A founding member of the British Surrealist Group, Julian Trevelyan (1910–1988) was at the centre of a defining moment in British 20th century art. He was an original participant of the Mass Observation project and embraced a wide variety of styles from surrealism to realism and abstraction.
So why is he not better known?
Through over 100 paintings and prints this exhibition reaffirms Trevelyan’s significant contribution to British art. It celebrates his distinctive visual language which reflects an enduring appetite for experimentation.
The first comprehensive retrospective of the artist in over 20 years, the exhibition marks the 30th anniversary of the artist’s death and is co-curated by James Scott and Ariane Bankes.
After contributing to Britain’s first Surrealist statement, Trevelyan abandoned Cambridge for Paris in 1931 where he worked in Stanley William Hayter’s printmaking studio with Alberto Giacometti, André Masson, Pablo Picasso and Joan Miró. His early work was influenced by these artists as well as Max Ernst and Paul Klee, but he went on to develop his own unique style.
As one of the first participants of Mass Observation, which to this day depicts everyday life in Britain, Trevelyan spent a month in Bolton’s industrial streets, painting and creating collages from his suitcase full of materials.
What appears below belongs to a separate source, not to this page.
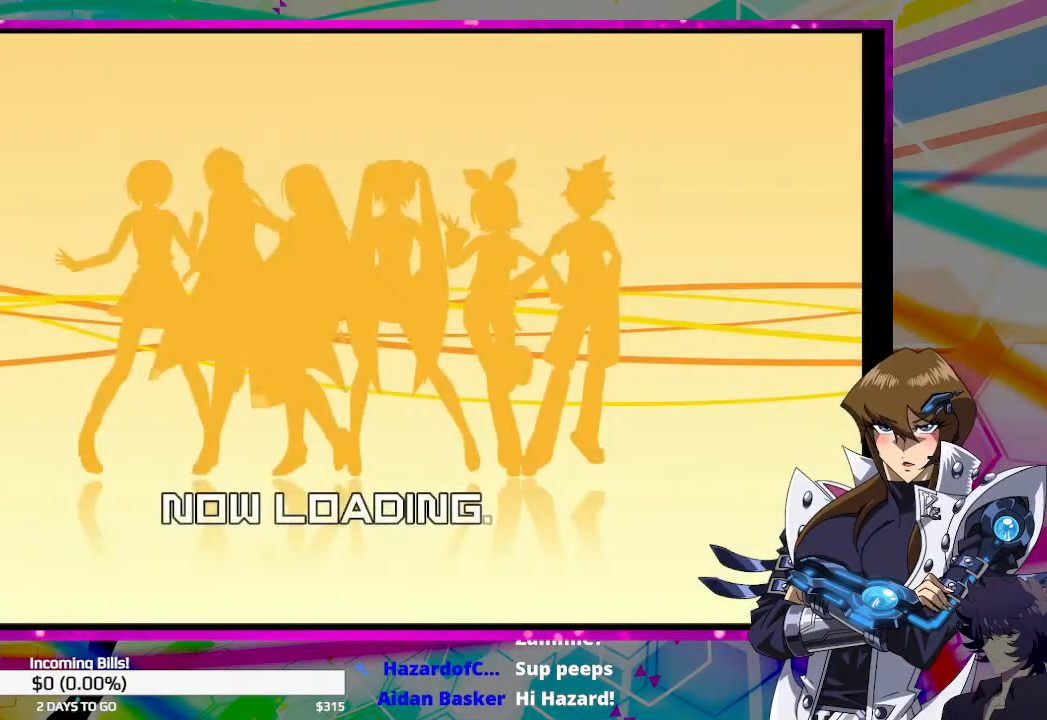
{"buttons": [], "left_stick": "center", "right_stick": "center", "events": []}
During this time he became interested in ‘Sunday painters’ and championed the self-taught group of Ashington Miners, known today as the ‘Pitmen Painters’.
A keen traveller, Trevelyan’s adventures took him abroad to North Africa with the Industrial Camouflage Unit and to the Mediterranean with his second wife, the celebrated painter Mary Fedden. From 1956 he was Head of Printmaking at the Royal College of Art where he shared his love of the process with students including David Hockney, R.B Kitaj and Norman Ackroyd. His home and workplace for over 30 years was at the Durham Wharf studios on the banks of the River Thames at Hammersmith, now under development by Turner Prize winning architecture studio Assemble.